There are plenty of owners around the place who would be happy to demo, I know I would...


----------



## Mrboots2u (May 10, 2013)

Use Skype .. ( check londinium website ) As said he is in New Zealand now so take allowances for time difference . Plenty of l1 owners here here - where are you based - someone may offer to entertain you

Sent from my iPhone using Tapatalk


----------



## Doozerless (Apr 3, 2015)

Try contacting @foundrycoffeeroasters.com


----------



## qwertyuiop7 (Sep 21, 2015)

MarkyP said:


> That's strange... As Reiss relocated to New Zealand last year!/QUOTE]
> 
> Does this mean the machines are not built in the Uk any more ?
> 
> ...


----------



## MarkyP (Jan 10, 2013)

No they are built in the uk, just the company 'operates' out of New Zealand.
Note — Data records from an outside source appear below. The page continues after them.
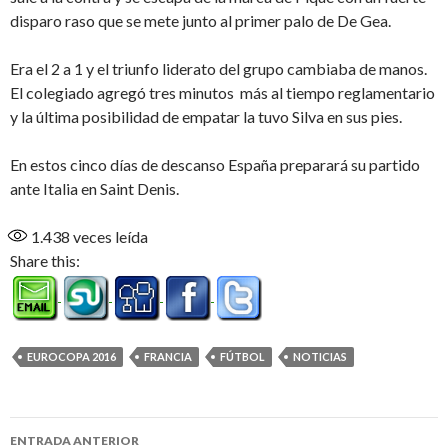
disparo raso que se mete junto al primer palo de De Gea.
Era el 2 a 1 y el triunfo liderato del grupo cambiaba de manos.
El colegiado agregó tres minutos más al tiempo reglamentario
y la última posibilidad de empatar la tuvo Silva en sus pies.
En estos cinco días de descanso España preparará su partido
ante Italia en Saint Denis.
1.438
veces leída
Share this:
EUROCOPA 2016
FRANCIA
FÚTBOL
NOTICIAS
Navegación
ENTRADA ANTERIOR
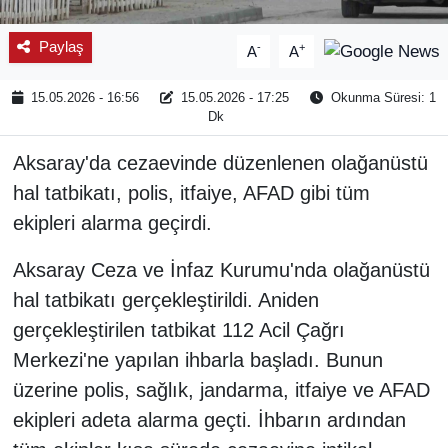
Paylaş
-
+
A
A
15.05.2026 - 16:56
15.05.2026 - 17:25
Okunma Süresi: 1
Dk
Aksaray'da cezaevinde düzenlenen olağanüstü
hal tatbikatı, polis, itfaiye, AFAD gibi tüm
ekipleri alarma geçirdi.
Aksaray Ceza ve İnfaz Kurumu'nda olağanüstü
hal tatbikatı gerçekleştirildi. Aniden
gerçekleştirilen tatbikat 112 Acil Çağrı
Merkezi'ne yapılan ihbarla başladı. Bunun
üzerine polis, sağlık, jandarma, itfaiye ve AFAD
ekipleri adeta alarma geçti. İhbarın ardından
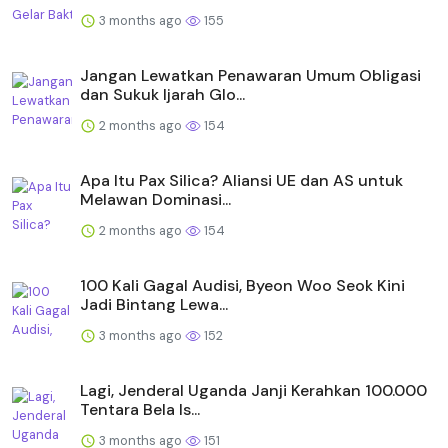
3 months ago
155
Jangan Lewatkan Penawaran Umum Obligasi
dan Sukuk Ijarah Glo...
2 months ago
154
Apa Itu Pax Silica? Aliansi UE dan AS untuk
Melawan Dominasi...
2 months ago
154
100 Kali Gagal Audisi, Byeon Woo Seok Kini
Jadi Bintang Lewa...
3 months ago
152
Lagi, Jenderal Uganda Janji Kerahkan 100.000
Tentara Bela Is...
3 months ago
151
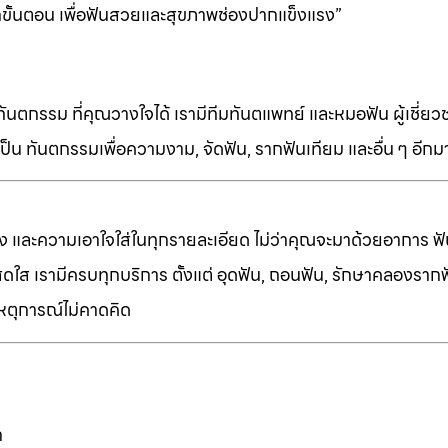
ขั้นตอน เพื่อฟันสวยและสุขภาพช่องปากแข็งแรง”
ทันตกรรม ที่คุณวางใจได้ เรามีทีมทันตแพทย์ และหมอฟัน ผู้เชี่ย
็น ทันตกรรมเพื่อความงาม, จัดฟัน, รากฟันเทียม และอื่น ๆ อีก
ง และความเอาใจใส่ในทุกรายละเอียด ไม่ว่าคุณจะมาด้วยอาการ ฟัน
ี่สดใส เรามีครบทุกบริการ ตั้งแต่ อุดฟัน, ถอนฟัน, รักษาคลองราก
เหตุการณ์ไม่คาดคิด
ก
There may be a willing owner close by willing to help.


----------



## drude (Apr 22, 2013)

I believe Foundry are the only people who offer both demo and sales of them in the UK - you can buy direct from Londinium but getting a demo will require a trip to New Zealand.

Where are you based?


----------



## aaronb (Nov 16, 2012)

I always assumed the Birmingham address was Fracino's, who physically build the machines.

Londinium were based in London but relocated to New Zealand. Skype and Facetime are the suggested contact methods, but Reiss has always replied to any emails I've sent him so maybe something is getting mixed up somewhere? Might be worth registering on the Londinium forum to get his attention there.

As stated Foundry sell the machines in the UK and I believe have demo machines. They are also active on the forum, so shoot them an email or a PM.


----------



## GlennV (Mar 29, 2013)

So, who does their roasting?


----------



## Yes Row (Jan 23, 2013)

GlennV said:


> So, who does their roasting?


Reiss. I had some over xmas and they came from NZ

All the machines are made by Fracino in Birmigham. They can help if you call them. It's were I picked my machine up from

However Reiss will respond very quickly via the Londinium forum


----------



## lespresso (Aug 29, 2008)

hi phil

as MrBoots says, i moved back to New Zealand with my family in May 2014

you may find it easier to email than call, or you could call me now for example or early in your morning

machines are still made in Birmingham just as before and we are still operate with the same limited company registered in England & Wales

i moved my roasting equipment back to New Zealand and i continue to roast here, just as before

we have machines dotted across 40 countries and we support them all

i am confident that we can arrange a demonstration for you

kind regards

reiss.


----------